Pop culture often portrays Neanderthals as a misrepresentation of cavemen, as “inferior” creatures whose nomadic lifestyle contributed to their extinction. But the picture we have of extinct “relatives” is beginning to change, as more and more research shows that Neanderthals resembled our own kind in many aspects of life.
They were able to transform the landscape around them with the help of fire, were highly skilled hunters, and worked together in much larger groups than paleoanthropologists had previously thought.
Recent reassessments of fossil and archaeological data have helped paint a new picture of a “fully capable” Neanderthal, says Rebecca Sykes, an archaeologist and research fellow at the University of Liverpool.
The Neanderthal species was discovered about 150 years ago and even today scientists have shed light on it Bones and teeth of more than 400 Neanderthals (Their scientific name is Homo neanderthalensis).
These fossils reveal a shorter species, with robust chests and limbs. They had longer skulls and prominent cheekbones. “The evidence is piling up, Neanderthals were anatomically very different from us. But when we look at the behavioral evidence, the picture is somewhat opposite,” says Chris Stringer, research lead in Origins of Human Species at London’s Natural History Museum.

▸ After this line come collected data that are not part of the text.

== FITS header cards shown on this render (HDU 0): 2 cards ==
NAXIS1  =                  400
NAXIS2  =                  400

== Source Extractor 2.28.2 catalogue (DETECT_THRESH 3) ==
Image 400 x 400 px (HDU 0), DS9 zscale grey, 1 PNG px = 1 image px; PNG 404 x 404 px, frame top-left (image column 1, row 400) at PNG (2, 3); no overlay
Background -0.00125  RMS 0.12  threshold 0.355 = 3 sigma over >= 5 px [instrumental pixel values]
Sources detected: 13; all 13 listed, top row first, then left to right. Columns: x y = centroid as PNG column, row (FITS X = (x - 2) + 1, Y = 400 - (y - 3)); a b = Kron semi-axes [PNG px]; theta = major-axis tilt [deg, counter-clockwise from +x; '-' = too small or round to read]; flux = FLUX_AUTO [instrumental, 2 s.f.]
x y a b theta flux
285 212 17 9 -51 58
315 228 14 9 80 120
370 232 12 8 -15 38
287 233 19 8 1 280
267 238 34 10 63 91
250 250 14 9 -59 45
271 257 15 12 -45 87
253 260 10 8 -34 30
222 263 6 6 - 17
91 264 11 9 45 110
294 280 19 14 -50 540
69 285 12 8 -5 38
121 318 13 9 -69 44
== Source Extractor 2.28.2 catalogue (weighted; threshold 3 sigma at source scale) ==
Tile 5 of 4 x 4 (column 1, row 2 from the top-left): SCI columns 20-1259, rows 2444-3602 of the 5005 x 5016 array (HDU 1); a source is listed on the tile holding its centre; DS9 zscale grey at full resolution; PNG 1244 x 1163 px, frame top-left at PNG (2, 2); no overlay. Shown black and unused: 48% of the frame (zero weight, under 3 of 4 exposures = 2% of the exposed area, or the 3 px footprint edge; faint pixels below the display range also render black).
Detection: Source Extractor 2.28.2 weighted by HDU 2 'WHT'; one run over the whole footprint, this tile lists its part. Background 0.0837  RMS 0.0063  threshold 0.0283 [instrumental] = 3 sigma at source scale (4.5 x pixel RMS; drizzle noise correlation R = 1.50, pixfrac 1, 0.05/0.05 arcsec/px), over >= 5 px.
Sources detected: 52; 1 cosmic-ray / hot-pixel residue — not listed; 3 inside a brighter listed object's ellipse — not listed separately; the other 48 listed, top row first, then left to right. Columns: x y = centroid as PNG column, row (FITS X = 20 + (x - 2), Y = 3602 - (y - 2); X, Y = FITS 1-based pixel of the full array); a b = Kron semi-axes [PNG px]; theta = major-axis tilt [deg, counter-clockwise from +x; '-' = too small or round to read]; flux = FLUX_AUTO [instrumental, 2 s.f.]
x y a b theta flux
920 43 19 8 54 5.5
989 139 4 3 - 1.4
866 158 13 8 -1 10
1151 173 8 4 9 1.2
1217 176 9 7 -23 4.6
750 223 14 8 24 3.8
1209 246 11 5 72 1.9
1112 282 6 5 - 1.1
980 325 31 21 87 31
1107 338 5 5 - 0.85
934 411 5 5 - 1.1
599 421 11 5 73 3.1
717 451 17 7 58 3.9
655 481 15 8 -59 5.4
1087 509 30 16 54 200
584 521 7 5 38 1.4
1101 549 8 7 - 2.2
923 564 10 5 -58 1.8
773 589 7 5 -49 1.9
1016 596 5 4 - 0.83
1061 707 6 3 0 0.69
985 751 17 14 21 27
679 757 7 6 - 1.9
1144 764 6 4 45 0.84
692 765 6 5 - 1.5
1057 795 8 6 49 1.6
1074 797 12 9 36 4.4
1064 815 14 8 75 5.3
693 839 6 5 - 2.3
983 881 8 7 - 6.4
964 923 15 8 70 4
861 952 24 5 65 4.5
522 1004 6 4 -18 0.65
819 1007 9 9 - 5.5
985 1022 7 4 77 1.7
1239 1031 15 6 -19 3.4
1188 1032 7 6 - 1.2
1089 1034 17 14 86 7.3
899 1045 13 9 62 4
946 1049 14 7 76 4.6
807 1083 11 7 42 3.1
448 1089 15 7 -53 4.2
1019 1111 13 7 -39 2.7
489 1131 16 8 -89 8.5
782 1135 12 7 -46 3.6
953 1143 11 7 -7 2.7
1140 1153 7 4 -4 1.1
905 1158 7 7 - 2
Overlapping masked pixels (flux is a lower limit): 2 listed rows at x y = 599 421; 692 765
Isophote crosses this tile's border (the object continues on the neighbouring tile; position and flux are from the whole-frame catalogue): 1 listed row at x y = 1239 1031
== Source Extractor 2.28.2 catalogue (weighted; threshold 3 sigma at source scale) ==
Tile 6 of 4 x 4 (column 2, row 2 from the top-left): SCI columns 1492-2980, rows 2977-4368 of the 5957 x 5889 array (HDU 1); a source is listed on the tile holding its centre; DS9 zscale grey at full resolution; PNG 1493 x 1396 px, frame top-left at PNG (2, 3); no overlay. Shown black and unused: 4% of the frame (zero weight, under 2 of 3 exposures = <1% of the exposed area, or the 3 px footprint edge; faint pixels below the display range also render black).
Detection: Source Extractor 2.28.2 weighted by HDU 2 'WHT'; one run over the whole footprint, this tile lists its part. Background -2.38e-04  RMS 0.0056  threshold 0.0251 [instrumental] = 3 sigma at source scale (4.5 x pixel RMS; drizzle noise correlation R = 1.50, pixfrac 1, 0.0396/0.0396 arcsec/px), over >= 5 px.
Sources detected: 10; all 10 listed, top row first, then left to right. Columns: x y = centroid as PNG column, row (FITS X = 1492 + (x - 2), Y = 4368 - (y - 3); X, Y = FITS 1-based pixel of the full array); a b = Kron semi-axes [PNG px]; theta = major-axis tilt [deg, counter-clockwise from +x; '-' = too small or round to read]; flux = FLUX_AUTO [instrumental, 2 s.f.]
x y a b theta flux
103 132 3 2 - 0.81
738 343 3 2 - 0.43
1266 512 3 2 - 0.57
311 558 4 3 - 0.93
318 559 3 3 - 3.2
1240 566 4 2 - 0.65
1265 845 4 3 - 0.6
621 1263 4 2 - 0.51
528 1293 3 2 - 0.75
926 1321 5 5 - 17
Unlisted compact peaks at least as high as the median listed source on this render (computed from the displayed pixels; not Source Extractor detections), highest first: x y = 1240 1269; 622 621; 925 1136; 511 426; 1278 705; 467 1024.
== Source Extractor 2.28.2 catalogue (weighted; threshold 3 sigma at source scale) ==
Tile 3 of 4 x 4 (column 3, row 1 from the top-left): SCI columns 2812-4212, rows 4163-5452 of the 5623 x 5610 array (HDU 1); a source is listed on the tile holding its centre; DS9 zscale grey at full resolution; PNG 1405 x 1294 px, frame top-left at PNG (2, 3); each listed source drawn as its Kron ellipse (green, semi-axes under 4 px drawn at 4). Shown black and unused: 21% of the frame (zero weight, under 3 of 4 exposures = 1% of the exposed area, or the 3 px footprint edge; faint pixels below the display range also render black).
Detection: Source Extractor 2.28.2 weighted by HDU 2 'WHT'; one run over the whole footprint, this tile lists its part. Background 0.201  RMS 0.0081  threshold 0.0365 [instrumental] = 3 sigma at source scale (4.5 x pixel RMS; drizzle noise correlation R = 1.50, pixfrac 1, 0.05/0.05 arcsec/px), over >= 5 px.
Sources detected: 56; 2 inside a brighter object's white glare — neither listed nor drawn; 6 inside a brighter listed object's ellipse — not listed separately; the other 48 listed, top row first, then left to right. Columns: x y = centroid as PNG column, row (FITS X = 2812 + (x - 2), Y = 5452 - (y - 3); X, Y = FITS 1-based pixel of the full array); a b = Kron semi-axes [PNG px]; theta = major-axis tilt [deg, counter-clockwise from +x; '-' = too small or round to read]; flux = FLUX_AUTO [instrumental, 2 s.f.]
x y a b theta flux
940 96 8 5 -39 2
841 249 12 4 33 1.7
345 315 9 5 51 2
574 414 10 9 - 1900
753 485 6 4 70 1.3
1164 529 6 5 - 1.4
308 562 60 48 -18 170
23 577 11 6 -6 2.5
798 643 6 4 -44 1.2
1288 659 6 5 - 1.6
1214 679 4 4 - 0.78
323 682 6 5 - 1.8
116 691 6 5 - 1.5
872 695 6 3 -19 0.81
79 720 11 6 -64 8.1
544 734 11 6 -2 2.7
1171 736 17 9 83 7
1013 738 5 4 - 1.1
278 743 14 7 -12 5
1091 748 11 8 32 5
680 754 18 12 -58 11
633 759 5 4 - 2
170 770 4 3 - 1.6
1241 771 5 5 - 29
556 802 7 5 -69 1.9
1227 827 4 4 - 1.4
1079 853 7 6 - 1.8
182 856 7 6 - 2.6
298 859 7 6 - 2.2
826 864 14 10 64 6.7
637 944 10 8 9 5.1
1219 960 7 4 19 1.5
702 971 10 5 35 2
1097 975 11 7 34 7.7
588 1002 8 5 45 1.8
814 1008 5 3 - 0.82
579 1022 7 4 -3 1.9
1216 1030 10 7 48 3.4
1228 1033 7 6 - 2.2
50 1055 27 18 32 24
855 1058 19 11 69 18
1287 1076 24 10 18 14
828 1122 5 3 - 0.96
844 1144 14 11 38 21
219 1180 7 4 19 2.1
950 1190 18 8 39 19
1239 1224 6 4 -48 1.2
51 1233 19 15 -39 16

Studies indicate that Neanderthals used fire for cooking and making tools for cutting meat and breaking stones, they built structures and made jewelry. They would swim and dive for shells, which they used as tools or for beads. Birch leaves were processed to produce tar. They decorated and carved the bones. Dr. adds. stringer.
Scientists have also discovered that Neanderthals buried their dead in the same way—at the Shanidar site in Iran, fossilized pollen indicates that flowers may have been left in burials, too. They cared for their patients, their afflictions, and intertwined the fibers and made threads that they could use to make nets, rugs, baskets, or cloth.
Genetic evidence and fossils show that Neanderthals thrived throughout Europe and western Asia from 400,000 BC to 38,000 BC. They lived in climates that ranged from the weather extremes of the Ice Age, to the intervening temperate periods, when the weather was similar to that of the present-day Northern Hemisphere.
d said Sykes. “And the Neanderthal social structure itself may have changed in response to the different opportunities and challenges that arose in different environments and climates.”
“Barbecue” with crab
Research indicates that Neanderthals ate plants, but they were smart and capable enough to hunt on land and not just game. A study in February showed how Neanderthals living in the Iberian Peninsula ate crabs, which they carried into their caves to roast over a fire, before cracking open and devouring the flesh.
“In order to catch them, they had to know the tides and the behavior of the crab,” Sykes says. This indicates abstract thinking and planning, he adds, “It shows that they understood the environment in which they lived.”
Our species’ “cousins” also eat turtles, rabbits, birds, fish and shellfish, says d. Mariana Nabi, archaeologist at the Catalan Institute of Paleoanthropological Ecology.
Another recent study, published in the journal Science Advances, indicates that Neanderthals hunted and butchered elephants during the Ice Age. The research, which is based on 125,000-year-old fossils found at Neumark-Nord in Germany, suggests that Neanderthals may have gathered there, on occasion, in larger-than-expected meat-eating groups.
The study authors examined thousands of tusks, teeth and bones from about 60 elephants that “suggest” that the Neanderthals who gathered at Neumark-Nord separated the meat from the bones using tools and then may have cooked the meat. An elephant weighing 11 tons could feed 25 people for three months, 100 people for a month, or 350 people for a week, the researchers calculated.
d said Sabine Godzinski Windhäuser, co-author of the study and zooarchaeologist at the Research Center for Archeology and Museum Monrebau in Germany.
“They have always been seen as very different from us,” says Brianna Pobeiner, a Smithsonian paleontologist. “Sometimes it’s a little annoying when scientists say, ‘Actually, Neanderthals could do that too. this“…So the question is: Why are we here when they are not?”
Homo sapiens and Neanderthals evolved largely separately, in Africa and Eurasia for hundreds of thousands of years. However, within 20,000 years of the two species first interbreeding in Europe and western Asia, Neanderthals became extinct.